Per-instance keypoint data:
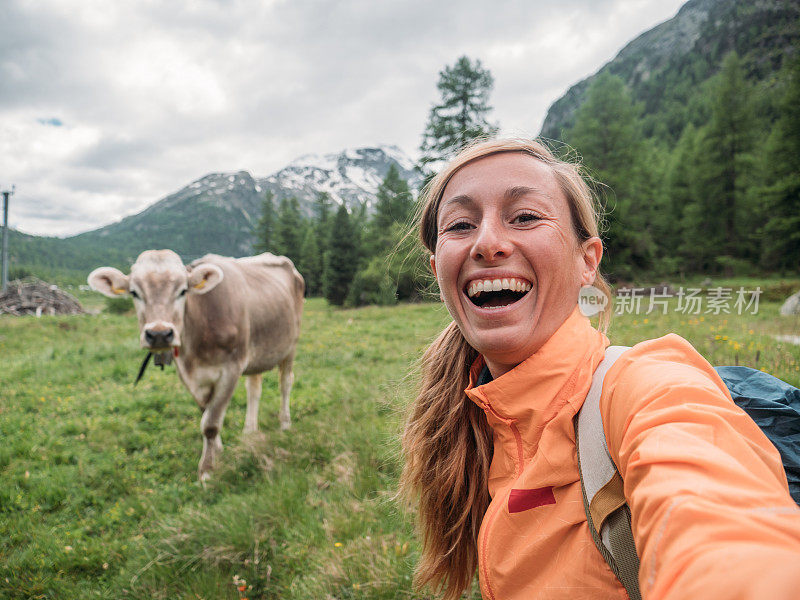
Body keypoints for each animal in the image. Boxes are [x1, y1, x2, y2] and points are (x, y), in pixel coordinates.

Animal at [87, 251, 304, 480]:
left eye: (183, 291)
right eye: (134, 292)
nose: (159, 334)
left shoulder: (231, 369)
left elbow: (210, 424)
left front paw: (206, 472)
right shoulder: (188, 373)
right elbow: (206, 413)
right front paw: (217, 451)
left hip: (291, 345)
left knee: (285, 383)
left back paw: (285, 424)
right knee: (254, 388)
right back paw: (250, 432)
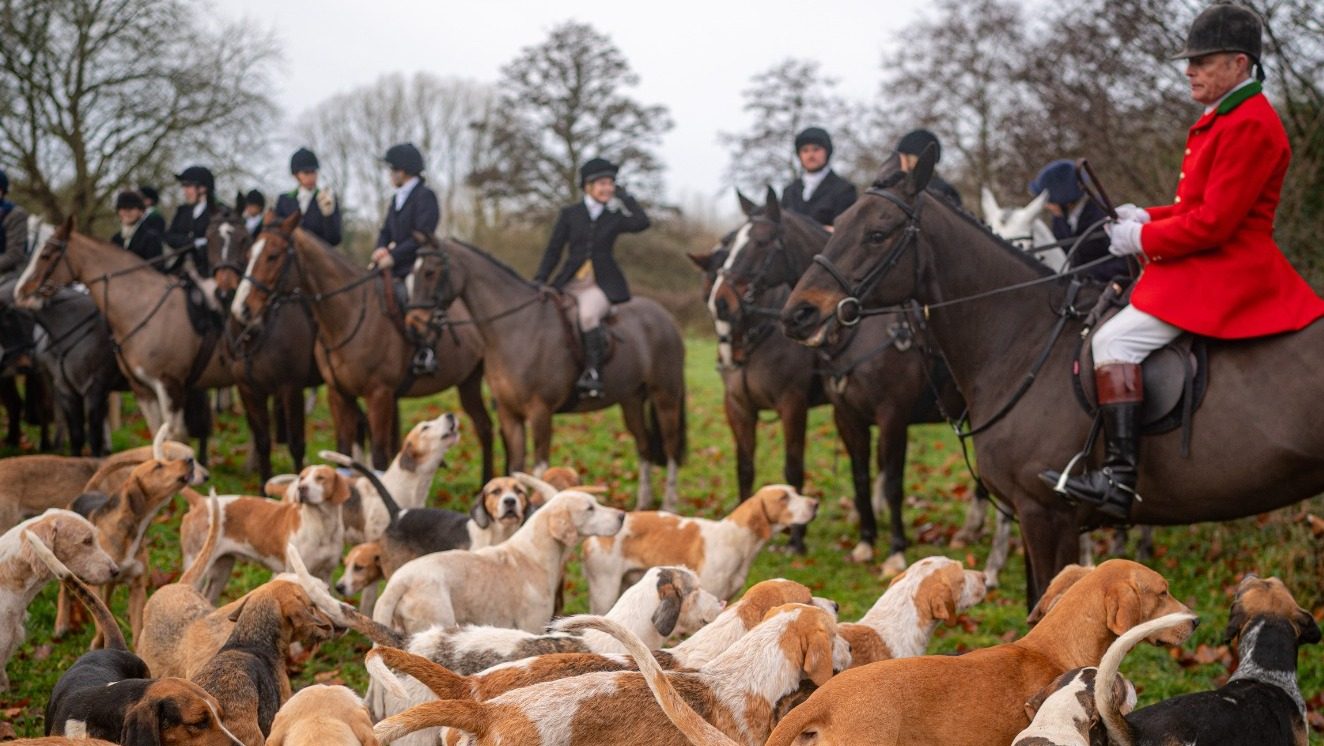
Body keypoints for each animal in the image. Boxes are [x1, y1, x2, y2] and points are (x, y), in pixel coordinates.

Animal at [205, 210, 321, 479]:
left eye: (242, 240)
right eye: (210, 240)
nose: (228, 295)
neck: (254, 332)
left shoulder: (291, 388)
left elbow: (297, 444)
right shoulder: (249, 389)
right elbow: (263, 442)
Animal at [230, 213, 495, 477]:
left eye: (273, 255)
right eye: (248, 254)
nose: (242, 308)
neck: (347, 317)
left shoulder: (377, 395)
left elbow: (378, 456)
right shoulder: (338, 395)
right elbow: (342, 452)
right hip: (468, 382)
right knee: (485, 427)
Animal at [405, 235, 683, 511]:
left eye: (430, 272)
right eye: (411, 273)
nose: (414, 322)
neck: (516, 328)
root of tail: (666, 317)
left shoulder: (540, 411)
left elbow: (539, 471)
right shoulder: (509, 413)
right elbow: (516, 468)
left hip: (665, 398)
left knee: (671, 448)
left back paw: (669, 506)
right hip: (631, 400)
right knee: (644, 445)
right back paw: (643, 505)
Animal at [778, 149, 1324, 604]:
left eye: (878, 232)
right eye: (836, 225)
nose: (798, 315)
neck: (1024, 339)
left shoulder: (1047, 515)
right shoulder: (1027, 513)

What needs to be done: Give the data again exactly as written, with all pictures left out.

Answer:
Body keypoints for each animal in the image. Boxes are [x1, y1, x2, y2] and points are (x, y), in pixel coordinates.

Animal at [87, 251, 304, 480]:
left eye: (183, 291)
right eye: (134, 292)
nose: (159, 334)
left shoulder: (231, 369)
left elbow: (210, 424)
left front paw: (206, 472)
right shoulder: (188, 373)
right elbow: (206, 413)
right front paw: (217, 451)
left hip: (291, 345)
left knee: (285, 383)
left back paw: (285, 424)
right knee: (254, 388)
right back paw: (250, 432)
Body keypoints for each animal in the image. Boxes are [x1, y1, x2, y2] and points are (x, y), in pixel coordinates.

Animal at [205, 210, 321, 479]:
left eye: (242, 240)
right eye: (210, 240)
nose: (228, 295)
neck: (254, 332)
left shoulder: (291, 388)
left elbow: (297, 444)
right shoulder: (249, 389)
right elbow: (263, 442)
Animal at [230, 213, 495, 477]:
left eye: (273, 255)
right eye: (248, 254)
nose: (242, 308)
neck: (347, 317)
left shoulder: (377, 395)
left elbow: (378, 456)
right shoulder: (338, 395)
right elbow: (342, 452)
right hip: (468, 382)
right knee: (485, 427)
Animal at [405, 235, 683, 511]:
left eye: (430, 272)
right eye: (411, 273)
nose: (414, 322)
neck: (516, 328)
root of tail: (666, 317)
left shoulder: (540, 411)
left elbow: (539, 471)
right shoulder: (509, 413)
right elbow: (516, 468)
left hip: (665, 398)
left knee: (671, 448)
left back paw: (669, 506)
right hip: (631, 400)
right knee: (644, 445)
right back paw: (643, 505)
Animal at [778, 149, 1324, 604]:
left eye: (878, 232)
right eye: (836, 225)
nose: (798, 315)
neck: (1024, 339)
left shoulder: (1047, 515)
right shoulder: (1027, 513)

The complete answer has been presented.